*** Data to use Section Begins ***
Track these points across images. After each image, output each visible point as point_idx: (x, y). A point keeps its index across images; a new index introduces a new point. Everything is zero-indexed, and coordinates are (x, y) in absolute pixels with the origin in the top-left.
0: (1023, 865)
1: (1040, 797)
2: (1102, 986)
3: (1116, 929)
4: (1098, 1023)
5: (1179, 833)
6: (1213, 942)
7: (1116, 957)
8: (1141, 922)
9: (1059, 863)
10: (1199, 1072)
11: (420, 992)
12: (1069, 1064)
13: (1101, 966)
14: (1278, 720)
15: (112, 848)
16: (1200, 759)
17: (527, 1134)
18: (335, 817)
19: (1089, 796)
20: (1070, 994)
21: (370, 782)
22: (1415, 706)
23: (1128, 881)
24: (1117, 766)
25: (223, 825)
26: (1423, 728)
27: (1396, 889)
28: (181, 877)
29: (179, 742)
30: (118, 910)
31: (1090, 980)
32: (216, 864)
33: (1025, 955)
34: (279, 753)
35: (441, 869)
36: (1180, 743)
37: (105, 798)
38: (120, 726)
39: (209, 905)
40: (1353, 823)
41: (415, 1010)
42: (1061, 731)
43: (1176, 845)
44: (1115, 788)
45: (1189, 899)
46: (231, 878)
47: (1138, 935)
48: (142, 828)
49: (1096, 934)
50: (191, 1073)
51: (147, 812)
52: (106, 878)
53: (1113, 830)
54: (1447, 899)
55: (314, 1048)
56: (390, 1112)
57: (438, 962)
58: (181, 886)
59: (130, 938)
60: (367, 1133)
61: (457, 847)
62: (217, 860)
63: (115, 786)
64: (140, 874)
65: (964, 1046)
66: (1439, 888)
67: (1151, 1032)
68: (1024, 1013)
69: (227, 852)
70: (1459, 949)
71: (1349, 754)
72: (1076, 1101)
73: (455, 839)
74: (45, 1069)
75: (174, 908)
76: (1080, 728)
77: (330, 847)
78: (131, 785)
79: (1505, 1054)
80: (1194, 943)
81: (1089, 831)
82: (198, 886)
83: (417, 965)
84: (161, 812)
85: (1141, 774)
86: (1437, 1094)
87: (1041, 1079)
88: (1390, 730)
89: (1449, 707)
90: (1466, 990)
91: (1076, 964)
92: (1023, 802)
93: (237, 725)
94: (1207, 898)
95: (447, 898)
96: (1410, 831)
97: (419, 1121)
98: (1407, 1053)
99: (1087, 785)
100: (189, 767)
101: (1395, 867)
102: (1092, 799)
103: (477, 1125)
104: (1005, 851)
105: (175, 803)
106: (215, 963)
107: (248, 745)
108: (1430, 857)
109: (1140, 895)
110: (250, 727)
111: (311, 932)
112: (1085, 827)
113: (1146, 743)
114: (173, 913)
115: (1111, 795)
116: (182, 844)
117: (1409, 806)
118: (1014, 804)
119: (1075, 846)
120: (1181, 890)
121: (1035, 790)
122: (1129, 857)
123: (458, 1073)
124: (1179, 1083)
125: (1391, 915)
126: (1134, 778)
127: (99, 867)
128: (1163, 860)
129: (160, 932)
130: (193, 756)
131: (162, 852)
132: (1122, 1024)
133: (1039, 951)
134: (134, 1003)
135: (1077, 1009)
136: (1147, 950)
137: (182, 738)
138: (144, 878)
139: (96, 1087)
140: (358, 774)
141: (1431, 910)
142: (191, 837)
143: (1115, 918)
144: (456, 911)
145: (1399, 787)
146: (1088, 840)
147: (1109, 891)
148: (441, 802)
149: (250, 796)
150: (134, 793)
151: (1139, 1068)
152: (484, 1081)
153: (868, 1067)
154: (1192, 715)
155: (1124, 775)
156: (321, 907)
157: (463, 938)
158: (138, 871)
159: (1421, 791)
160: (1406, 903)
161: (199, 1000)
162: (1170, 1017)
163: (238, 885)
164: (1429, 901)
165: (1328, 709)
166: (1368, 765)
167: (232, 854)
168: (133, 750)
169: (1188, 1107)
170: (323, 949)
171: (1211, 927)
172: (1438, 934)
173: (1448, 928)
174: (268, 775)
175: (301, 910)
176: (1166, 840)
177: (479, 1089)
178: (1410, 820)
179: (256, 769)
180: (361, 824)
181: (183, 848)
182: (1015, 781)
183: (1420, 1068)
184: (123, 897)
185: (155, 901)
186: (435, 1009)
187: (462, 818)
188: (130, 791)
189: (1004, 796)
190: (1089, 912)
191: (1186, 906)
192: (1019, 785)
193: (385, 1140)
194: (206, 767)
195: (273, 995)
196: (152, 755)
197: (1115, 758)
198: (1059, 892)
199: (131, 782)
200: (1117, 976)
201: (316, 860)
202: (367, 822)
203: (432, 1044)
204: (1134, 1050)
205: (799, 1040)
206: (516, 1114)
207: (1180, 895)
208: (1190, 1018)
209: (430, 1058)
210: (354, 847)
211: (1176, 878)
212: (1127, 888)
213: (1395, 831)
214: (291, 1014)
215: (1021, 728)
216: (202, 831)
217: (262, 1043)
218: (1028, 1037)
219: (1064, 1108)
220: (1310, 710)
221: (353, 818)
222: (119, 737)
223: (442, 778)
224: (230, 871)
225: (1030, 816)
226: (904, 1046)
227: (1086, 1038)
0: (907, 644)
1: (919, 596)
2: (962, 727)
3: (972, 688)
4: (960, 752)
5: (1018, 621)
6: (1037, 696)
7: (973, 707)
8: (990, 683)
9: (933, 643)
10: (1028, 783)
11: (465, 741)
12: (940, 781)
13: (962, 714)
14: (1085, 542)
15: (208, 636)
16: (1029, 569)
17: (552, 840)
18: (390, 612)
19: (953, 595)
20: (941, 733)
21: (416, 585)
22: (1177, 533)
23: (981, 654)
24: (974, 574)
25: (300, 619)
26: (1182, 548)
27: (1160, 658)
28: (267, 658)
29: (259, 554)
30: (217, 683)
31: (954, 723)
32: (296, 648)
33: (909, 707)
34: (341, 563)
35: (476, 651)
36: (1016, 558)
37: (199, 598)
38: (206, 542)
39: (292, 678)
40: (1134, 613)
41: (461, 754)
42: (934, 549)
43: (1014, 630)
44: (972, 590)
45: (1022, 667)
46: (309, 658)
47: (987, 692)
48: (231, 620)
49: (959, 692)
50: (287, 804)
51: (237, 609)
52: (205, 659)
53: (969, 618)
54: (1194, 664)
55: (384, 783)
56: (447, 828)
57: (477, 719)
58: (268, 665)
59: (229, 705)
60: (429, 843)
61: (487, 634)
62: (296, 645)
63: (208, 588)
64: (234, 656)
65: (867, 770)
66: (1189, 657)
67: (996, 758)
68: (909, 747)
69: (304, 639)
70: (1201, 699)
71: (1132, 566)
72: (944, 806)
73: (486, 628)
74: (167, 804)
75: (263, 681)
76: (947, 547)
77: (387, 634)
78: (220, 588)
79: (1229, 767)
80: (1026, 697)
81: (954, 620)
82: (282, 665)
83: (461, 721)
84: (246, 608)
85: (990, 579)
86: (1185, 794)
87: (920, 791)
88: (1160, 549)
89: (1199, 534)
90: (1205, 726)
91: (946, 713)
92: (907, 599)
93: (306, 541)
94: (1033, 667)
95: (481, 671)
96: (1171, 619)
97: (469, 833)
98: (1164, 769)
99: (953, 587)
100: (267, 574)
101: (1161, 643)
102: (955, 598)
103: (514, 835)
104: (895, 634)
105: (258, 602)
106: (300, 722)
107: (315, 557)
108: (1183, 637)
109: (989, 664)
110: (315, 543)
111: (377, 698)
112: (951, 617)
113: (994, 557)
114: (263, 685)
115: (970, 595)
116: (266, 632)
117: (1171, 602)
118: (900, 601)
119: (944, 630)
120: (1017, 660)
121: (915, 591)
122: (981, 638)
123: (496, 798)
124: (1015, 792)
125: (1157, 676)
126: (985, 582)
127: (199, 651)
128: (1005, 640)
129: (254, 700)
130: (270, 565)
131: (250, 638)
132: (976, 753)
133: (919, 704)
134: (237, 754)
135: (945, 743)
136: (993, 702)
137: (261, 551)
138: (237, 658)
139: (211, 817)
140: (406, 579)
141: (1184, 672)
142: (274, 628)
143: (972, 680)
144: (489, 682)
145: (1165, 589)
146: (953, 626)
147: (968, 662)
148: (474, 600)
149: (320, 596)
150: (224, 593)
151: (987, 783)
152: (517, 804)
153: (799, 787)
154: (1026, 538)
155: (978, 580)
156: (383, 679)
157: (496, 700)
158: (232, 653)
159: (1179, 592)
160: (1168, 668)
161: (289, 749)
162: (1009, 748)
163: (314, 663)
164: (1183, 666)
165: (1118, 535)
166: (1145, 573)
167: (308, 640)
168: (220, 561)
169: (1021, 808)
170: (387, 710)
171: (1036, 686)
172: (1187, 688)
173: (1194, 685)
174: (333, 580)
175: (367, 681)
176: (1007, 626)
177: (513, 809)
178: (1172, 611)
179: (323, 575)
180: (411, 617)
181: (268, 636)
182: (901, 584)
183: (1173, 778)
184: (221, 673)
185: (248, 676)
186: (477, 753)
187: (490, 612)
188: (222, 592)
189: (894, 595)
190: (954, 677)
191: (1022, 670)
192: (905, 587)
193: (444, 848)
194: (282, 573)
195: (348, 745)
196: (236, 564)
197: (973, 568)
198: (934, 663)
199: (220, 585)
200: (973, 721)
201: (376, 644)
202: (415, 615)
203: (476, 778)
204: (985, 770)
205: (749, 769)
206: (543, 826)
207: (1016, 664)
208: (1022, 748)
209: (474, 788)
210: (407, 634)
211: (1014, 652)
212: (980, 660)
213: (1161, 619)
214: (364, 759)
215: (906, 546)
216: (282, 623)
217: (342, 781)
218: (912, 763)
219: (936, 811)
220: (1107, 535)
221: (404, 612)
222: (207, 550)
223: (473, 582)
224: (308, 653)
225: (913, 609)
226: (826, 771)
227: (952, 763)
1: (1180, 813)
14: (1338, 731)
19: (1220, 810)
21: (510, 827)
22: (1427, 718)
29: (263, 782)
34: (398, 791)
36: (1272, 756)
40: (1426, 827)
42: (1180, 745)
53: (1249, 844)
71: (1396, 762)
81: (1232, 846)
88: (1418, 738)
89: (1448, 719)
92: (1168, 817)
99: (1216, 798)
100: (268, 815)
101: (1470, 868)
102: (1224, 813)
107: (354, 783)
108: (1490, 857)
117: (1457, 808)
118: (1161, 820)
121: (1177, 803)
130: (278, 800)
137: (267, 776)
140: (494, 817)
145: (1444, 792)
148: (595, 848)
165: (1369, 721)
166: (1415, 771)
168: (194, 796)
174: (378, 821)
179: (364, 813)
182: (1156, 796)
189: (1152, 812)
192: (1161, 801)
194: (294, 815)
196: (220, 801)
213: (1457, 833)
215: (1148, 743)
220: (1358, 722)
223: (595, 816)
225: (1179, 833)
*** Data to use Section Ends ***
Output the lines of the records above exactly as they appear, from the line containing "131: (162, 852)" through the line containing "203: (432, 1044)".

__Task answer__:
131: (162, 852)
132: (1122, 1024)
133: (1039, 951)
134: (134, 1003)
135: (1077, 1009)
136: (1147, 950)
137: (182, 738)
138: (144, 878)
139: (96, 1087)
140: (358, 774)
141: (1431, 910)
142: (191, 837)
143: (1115, 918)
144: (456, 911)
145: (1399, 787)
146: (1088, 840)
147: (1109, 891)
148: (441, 802)
149: (250, 796)
150: (134, 793)
151: (1139, 1068)
152: (484, 1081)
153: (868, 1067)
154: (1192, 715)
155: (1124, 775)
156: (321, 907)
157: (463, 938)
158: (138, 871)
159: (1421, 791)
160: (1406, 903)
161: (199, 1000)
162: (1170, 1017)
163: (238, 885)
164: (1429, 901)
165: (1328, 709)
166: (1368, 765)
167: (232, 854)
168: (133, 750)
169: (1188, 1107)
170: (323, 949)
171: (1211, 927)
172: (1438, 934)
173: (1448, 928)
174: (268, 775)
175: (301, 910)
176: (1166, 840)
177: (479, 1089)
178: (1410, 820)
179: (256, 769)
180: (361, 824)
181: (183, 848)
182: (1015, 781)
183: (1420, 1068)
184: (123, 897)
185: (155, 901)
186: (435, 1009)
187: (462, 818)
188: (130, 791)
189: (1004, 796)
190: (1089, 912)
191: (1186, 906)
192: (1019, 785)
193: (385, 1140)
194: (206, 767)
195: (273, 995)
196: (152, 755)
197: (1115, 758)
198: (1059, 892)
199: (131, 782)
200: (1117, 976)
201: (316, 860)
202: (367, 822)
203: (432, 1044)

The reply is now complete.